• **Problem to work on**:
For every line that contains the string "برنامج", pull that line out of the material below.

• **Excerpted data**:
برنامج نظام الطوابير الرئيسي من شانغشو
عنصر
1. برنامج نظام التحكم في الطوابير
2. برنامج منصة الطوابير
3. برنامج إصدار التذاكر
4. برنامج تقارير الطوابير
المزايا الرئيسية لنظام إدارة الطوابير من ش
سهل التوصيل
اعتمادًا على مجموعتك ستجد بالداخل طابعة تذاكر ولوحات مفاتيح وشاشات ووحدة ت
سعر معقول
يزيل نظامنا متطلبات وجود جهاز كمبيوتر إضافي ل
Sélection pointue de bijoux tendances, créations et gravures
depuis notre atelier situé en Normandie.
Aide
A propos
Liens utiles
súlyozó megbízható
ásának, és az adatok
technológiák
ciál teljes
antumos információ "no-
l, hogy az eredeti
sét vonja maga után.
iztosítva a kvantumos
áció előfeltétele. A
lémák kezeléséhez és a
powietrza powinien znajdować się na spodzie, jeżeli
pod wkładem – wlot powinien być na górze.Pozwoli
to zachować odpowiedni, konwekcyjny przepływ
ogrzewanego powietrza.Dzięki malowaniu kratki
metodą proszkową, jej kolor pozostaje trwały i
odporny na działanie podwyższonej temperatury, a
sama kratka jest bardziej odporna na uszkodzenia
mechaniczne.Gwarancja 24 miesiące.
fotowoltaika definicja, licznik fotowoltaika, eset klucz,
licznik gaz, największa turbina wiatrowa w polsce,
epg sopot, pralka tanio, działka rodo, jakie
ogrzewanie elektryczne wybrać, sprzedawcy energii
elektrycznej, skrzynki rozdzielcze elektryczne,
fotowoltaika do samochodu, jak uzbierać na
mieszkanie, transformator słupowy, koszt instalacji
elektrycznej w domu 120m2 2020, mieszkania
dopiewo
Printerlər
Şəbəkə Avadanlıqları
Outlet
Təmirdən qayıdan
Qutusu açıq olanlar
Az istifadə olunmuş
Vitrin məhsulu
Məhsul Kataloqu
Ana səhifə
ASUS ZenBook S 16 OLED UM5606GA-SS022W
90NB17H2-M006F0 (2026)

• **Answer section**:
برنامج نظام الطوابير الرئيسي من شانغشو
1. برنامج نظام التحكم في الطوابير
2. برنامج منصة الطوابير
3. برنامج إصدار التذاكر
4. برنامج تقارير الطوابير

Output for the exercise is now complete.